10 Kasım 1938’de hayata gözlerini yuman Mustafa Kemal Atatürk, ölümünün ardından özel yaşamı, dini ve siyasi görüşleri gibi pek çok konuda gündeme gelmeye devam etti. Birçok kişi onun hakkında varsayımlarda bulundu, zaman zaman bu tür hassas konularda doğru olmayan bilgiler yayanlar oldu. Yanlış yayılan bilgilerden biri de Atatürk’ün imzasıydı.
Atatürk’ün imzası pek çok iddia ile gündeme geldi. Bir dönem imzanın Hagop Vahram Çerçiyan’a ait olduğu iddia edildi ve bu bilgi senelerce doğru kabul edildi. Ta ki 1992’de Cengiz Özakıncı’nın Hürriyet’te yer alan haberine dek…
Mustafa Kemal Atatürk’ün, neredeyse her yerde gördüğümüz, günümüzde fikirlerini ve ona bağlılığı simgeleyen imzası, ölümünden sonra pek çok farklı iddianın odağı oldu
Bunlardan en önemlisi Hagop Vahram Çerçiyan’ın hem günümüzde bilinen “K. Atatürk” hem de Atatürk’ün bu imzadan önce kullandığı “Gazi M. Kemal” imzasının kendi tasarımı olduğunu iddia etmesiydi
İstanbul Robert Koleji’nde matematik, coğrafya ve kaligrafi öğretmeni olan ve 70’li yaşlarına kadar öğretmenlik yapmaya devam eden Çerçiyan’ın iddiaları araştırmacı yazar Cengiz Özakıncı tarafından çürütüldü
Cengiz Özakıncı, hem katıldığı televizyon programlarında hem de yazdığı makalelerde birçok farklı kanıt göstererek bu iddiaları yalanladı
Öncelikle “Gazi M. Kemal” imzası Atatürk’ün 1915’te yazdığı mektuplarda kendi adını yazma şekliyle tam olarak aynıydı
Ancak Çerçiyan’ın söyledikleri ve 195 yılında Cumhuriyet’te yer alan haber, bu imzanın Harf Devrimi sırasında Atatürk’e oluşturulan kartvizitler için Çerçiyan’a tasarlatıldığını iddia ediyordu
Ancak Atatürk’ün 1915’te yazdığı mektuplarda açık bir şekilde imzanın kendisine ait olduğu görülebiliyordu.

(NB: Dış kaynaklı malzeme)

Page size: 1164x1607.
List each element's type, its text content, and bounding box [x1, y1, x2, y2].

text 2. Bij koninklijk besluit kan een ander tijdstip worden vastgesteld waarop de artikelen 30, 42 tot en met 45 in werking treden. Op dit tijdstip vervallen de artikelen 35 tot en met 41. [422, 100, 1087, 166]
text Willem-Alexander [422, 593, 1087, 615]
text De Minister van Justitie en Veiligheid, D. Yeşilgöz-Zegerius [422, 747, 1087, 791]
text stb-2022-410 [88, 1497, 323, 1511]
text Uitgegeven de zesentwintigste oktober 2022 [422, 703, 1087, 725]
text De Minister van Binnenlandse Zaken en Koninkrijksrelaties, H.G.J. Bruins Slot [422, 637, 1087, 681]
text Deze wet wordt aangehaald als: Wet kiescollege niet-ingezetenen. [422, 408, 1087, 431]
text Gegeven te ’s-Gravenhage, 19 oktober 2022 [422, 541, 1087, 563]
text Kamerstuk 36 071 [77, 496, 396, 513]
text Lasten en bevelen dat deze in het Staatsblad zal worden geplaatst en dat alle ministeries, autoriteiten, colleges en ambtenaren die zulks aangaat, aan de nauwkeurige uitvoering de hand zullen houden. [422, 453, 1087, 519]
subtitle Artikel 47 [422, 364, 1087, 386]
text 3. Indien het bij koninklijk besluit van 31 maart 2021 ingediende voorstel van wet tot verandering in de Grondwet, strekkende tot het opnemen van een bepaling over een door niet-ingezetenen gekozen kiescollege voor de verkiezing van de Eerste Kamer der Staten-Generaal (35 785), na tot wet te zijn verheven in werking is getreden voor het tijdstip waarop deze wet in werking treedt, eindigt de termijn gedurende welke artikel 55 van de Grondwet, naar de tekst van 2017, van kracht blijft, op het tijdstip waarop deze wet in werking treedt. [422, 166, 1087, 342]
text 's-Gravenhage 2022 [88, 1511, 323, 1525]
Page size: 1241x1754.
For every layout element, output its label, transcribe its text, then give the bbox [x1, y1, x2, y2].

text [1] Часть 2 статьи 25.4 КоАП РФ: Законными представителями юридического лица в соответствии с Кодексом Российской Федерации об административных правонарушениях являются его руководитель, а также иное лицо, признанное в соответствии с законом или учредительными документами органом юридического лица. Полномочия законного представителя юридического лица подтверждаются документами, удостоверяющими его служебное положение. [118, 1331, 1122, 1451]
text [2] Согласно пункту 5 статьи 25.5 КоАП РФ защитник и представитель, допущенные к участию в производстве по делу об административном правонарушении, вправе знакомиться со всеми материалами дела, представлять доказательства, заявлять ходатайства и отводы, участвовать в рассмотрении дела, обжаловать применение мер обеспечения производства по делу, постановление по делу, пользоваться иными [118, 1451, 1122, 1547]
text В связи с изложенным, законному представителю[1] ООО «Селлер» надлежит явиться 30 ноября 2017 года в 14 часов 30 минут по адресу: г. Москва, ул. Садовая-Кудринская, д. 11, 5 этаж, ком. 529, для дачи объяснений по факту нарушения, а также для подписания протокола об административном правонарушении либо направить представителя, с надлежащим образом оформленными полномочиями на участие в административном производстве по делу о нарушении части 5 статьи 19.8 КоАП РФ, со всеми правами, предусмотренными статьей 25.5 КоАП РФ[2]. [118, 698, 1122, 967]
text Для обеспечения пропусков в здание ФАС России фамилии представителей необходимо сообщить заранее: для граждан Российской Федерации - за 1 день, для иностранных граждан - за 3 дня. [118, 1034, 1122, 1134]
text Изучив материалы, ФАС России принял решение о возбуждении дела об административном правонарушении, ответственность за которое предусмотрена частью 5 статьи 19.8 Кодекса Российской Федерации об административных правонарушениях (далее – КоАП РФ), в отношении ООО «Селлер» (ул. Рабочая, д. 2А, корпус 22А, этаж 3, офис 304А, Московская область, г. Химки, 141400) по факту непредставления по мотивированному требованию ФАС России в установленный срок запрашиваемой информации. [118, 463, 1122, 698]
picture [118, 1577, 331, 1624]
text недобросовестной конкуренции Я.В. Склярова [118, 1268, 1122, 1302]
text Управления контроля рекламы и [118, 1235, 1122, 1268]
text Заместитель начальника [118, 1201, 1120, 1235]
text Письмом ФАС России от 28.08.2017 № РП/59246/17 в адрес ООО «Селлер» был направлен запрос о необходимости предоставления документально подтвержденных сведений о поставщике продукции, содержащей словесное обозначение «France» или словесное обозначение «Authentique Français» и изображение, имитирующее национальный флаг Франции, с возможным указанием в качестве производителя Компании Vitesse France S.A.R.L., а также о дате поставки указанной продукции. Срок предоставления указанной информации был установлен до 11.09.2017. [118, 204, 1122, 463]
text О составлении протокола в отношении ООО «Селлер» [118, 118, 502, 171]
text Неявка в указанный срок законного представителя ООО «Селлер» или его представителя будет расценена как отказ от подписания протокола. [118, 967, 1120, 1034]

Çerçiyan, 1969’da Zeynep Oral’la Milliyet’te gerçekleştirdiği söyleşisinde aşağıda görülen imzanın tasarımının kendisine ait olduğunu belirtti
Soyadı Kanunuyla birlikte M. Kemal’e Atatürk soyadının verilmesinin ardından “K. Atatürk” imzasını da kendisinin tasarladığını iddia etti
Çerçiyan’ın iddiasına göre, Soyadı Kanunu’nun ardından Ankara’daki milletvekili öğrencileri tarafından kendisine telefon edilmiş ve güzel bir “K. Atatürk” yazması söylenmişti. Çerçiyan, sabaha kadar pek çok deneme yaptığını ve içlerinden seçtiği beş tanesini gönderdiğini söylüyordu. Hatta ardından Atatürk’ün bu beş imzadan birini seçtiğini ve bir mektup göndererek teşekkür ettiğini iddia ediyordu.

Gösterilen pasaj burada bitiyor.